**EXTRACT**.
File:Running times 41Berlin marathon cumulative.svg

Summary

Description
English: Cumulative distribution of running times of all successful participants of the 41. Berlin Marathon from 2h to 7h. Male and female participants are drawn as two separate curves.
Date
Source Own work
Author Geek3
Other versions Running times 41Berlin marathon.svg

Source code

Python code

Python source code
#!/usr/bin/python
# -*- coding: utf8 -*-

import numpy as np
import pylab as pl
import urllib
import StringIO
import os
import re
from lxml import etree

website = 'http://results.scc-events.com/2014/?event=MAL&pid=list&num_results=100'

def fetch_times_from_page(pagename):
    page = urllib.urlopen(pagename)
    page_text = page.read()
    page_xml = etree.parse(StringIO.StringIO(page_text), etree.HTMLParser())
    
    times_txt = []
    for element in page_xml.iter('tr'):
        if len(element) == 10:
            t_text = element[8].text
            match = re.match('\A(\d{2}):(\d{2}):(\d{2})\Z', t_text)
            if match == None:
                continue
            hms = match.groups()

**DATA LISTING**.
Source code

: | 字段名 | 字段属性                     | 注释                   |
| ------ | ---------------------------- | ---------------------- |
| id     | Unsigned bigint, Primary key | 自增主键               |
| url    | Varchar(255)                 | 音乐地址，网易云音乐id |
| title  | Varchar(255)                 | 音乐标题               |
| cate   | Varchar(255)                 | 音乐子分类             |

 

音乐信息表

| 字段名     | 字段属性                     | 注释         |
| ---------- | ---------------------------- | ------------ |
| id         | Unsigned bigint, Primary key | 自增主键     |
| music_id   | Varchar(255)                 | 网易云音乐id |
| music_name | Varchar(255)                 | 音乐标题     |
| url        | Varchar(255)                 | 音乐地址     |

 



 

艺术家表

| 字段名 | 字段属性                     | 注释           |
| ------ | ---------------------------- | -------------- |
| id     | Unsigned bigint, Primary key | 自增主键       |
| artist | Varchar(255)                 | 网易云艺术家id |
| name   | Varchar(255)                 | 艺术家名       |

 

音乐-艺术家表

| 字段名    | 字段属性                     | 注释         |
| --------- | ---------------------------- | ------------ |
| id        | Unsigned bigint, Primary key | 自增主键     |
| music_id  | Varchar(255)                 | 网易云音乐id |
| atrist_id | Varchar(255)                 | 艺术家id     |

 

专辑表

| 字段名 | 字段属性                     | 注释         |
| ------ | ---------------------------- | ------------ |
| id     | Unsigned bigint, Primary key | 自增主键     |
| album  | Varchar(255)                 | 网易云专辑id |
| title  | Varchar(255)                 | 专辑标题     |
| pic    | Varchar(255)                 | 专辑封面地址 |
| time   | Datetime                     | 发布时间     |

**REQUIREMENT 1**.
How are male and female participants shown in the cumulative distribution on the Berlin Marathon file page?
**REQUIREMENT 2**.
Please carry the Berlin Marathon file page forward, picking up the Python code right after its final line.

**TASK OUTPUT 1**.
They are drawn as two separate curves.

**TASK OUTPUT 2**.
            if len(hms) == 3:
                times_txt.append(t_text)
    return times_txt

def fetch_list(pagename):
    print 'fetching data from website'
    times_txt = []
    i = 0
    while True:
        print 'fetching set', i
        new_times = fetch_times_from_page(pagename + '&page=' + str(i))
        if len(new_times) == 0:
            print 'no more new entries on page', i
            break
        else:
            times_txt = times_txt + new_times
        i += 1
    return times_txt

times = {}
for gender in ['M', 'W']:

    fname = 'marathon40_' + gender + '.txt'
    if not os.path.isfile(fname):
        # have no local file -> need to download data
        pagename = website + '&search[se' + 'x]=' + gender
        times_list = fetch_list(pagename)
        f = open(fname, 'w')
        f.write('\n'.join(times_list))
        f.close()
    
    f = open(fname, 'r')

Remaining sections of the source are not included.